Ein Turm kann gleichzeitig mit dem König gezogen werden, aber nur, wenn der König rochiert (siehe „Besondere Regeln“ unten).
Springer: Der Springer, der wie ein Pferd aussieht, ist die einzige Figur auf dem Brett, die über andere Figuren springen darf. (Aber weil er nicht in einer geraden Linie zieht, trifft er nie tatsächlich die Figuren, über die er springt.) Springer können in einem Zug zwei Felder in eine Richtung gefolgt von einem Feld in eine rechtwinklige Richtung ziehen. Eine gute Möglichkeit, sich die möglichen Züge des Springers vorzustellen, ist, die Felder der anderen Farbe, die nicht in der Nähe des Springers aber nicht mehr als 2 Felder vom Springer entfernt sind, als zulässige Züge vorzustellen. (Der Computer stellt natürlich sicher, dass Sie zulässige Züge durchführen.)
Läufer: Der Läufer, der neben dem Springer aufgebaut wird, ist einem Bauern ähnlich. Er kann aber nur diagonal und nicht waagerecht oder senkrecht ziehen.
Königin: Jede Seite besitzt nur eine Königin. Sie ist die stärkste Figur auf dem Brett, weil sie waagerecht, senkrecht und diagonal ziehen kann.
König: Jede Seite besitzt nur einen König. Es ist wichtig, den König zu schützen, weil ein Mattsetzen des Königs das Spiel beendet. Könige können ein Feld in jede Richtung ziehen (außer bei einer Rochade; siehe „Besondere Regeln“ unten). Ein König darf nicht auf ein Feld ziehen, auf dem er von einer gegnerischen Figur geschlagen werden kann.
Besondere Regeln:
Schach: Wenn ein König von einer gegnerischen Figur angegriffen wird, steht er im Schach. Der nächste Zug des Mitspielers muss dafür sorgen, dass der König nicht länger angegriffen wird. Hierzu muss der König entweder auf ein anderes Feld gezogen oder die Figur, die den König angreift, mit einer anderen Figur geschlagen werden.
Schachmatt: Wenn ein im Schach stehender König den Angriff nicht abwehren kann, ist das Spiel beendet. Es hat der Spieler gewonnen, der den gegnerischen König matt gesetzt hat.
Patt: Wenn der König nicht im Schach steht, aber der einzige zulässige Zug eines Spielers darin besteht, den König ins Schach zu stellen, dann endet die Partie unentschieden.

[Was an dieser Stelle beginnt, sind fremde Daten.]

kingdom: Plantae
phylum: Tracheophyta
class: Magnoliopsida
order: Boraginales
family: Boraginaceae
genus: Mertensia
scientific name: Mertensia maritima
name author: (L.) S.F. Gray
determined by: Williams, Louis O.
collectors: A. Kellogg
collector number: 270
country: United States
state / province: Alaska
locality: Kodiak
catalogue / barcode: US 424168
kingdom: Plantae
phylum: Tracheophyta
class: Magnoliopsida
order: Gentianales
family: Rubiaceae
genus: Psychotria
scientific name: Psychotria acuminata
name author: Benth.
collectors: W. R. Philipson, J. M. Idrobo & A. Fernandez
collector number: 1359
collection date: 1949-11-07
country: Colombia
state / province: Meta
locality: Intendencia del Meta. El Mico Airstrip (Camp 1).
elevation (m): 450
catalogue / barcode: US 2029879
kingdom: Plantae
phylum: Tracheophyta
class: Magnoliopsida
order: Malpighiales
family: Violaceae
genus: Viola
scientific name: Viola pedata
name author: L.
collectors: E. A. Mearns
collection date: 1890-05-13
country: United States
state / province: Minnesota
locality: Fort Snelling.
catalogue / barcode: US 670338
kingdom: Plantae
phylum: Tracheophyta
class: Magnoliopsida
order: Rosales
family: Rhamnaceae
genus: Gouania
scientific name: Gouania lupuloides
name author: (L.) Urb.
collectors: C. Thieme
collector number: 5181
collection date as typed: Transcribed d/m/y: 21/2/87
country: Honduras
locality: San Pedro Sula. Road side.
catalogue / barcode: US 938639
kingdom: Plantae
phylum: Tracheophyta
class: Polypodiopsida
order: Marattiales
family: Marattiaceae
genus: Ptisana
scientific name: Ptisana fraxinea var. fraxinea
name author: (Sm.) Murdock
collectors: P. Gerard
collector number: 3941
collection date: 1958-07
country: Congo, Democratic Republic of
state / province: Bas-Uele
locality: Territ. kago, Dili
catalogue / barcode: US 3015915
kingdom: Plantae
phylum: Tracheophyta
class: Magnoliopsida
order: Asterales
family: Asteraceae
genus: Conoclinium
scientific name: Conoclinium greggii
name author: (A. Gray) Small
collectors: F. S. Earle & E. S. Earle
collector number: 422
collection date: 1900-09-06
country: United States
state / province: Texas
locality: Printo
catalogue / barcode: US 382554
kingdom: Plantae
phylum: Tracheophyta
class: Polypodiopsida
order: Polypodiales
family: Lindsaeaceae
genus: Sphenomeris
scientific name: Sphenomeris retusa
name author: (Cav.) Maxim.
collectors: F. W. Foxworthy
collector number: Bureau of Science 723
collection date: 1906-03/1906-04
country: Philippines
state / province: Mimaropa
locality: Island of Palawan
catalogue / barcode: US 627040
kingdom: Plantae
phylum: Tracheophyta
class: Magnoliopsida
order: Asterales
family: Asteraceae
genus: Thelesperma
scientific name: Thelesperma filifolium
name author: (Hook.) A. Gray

Das Spiel endet auch unentschieden, wenn nicht genügend Figuren auf dem Brett vorhanden sind, um ein Schachmatt zu ermöglichen.
Rochade: Der König darf zwei Felder in Richtung eines Turmes ziehen, dann wird dieser Turm über den König hinweg auf das Feld, das der König soeben überquert hat, gesetzt. Eine Rochade darf nur ausgeführt werden, wenn zwischen dem König und dem Turm keine Figuren stehen. Weiterhin darf der König vor einer Rochade nicht im Schach stehen, durch solch eine Stellung bewegt oder in diese Stellung gebracht werden.
Umwandlung: Ein Bauer, der die letzte Reihe der anderen Seite des Brettes erreicht, darf zu einem Springer, Läufer, Turm oder einer Königin getauscht werden.
Schlagen en passant: Dies ist wohl eines der am schwersten zu verstehenden Dinge beim Schach. Wenn ein Bauer zwei Felder vorwärts zieht, darf jede Figur den Bauern beim Vorrücken schlagen („Schlagen en passant“), indem auf das Feld direkt hinter den Bauern gezogen wird (als ob der Bauer nur um ein Feld vorgerückt wäre).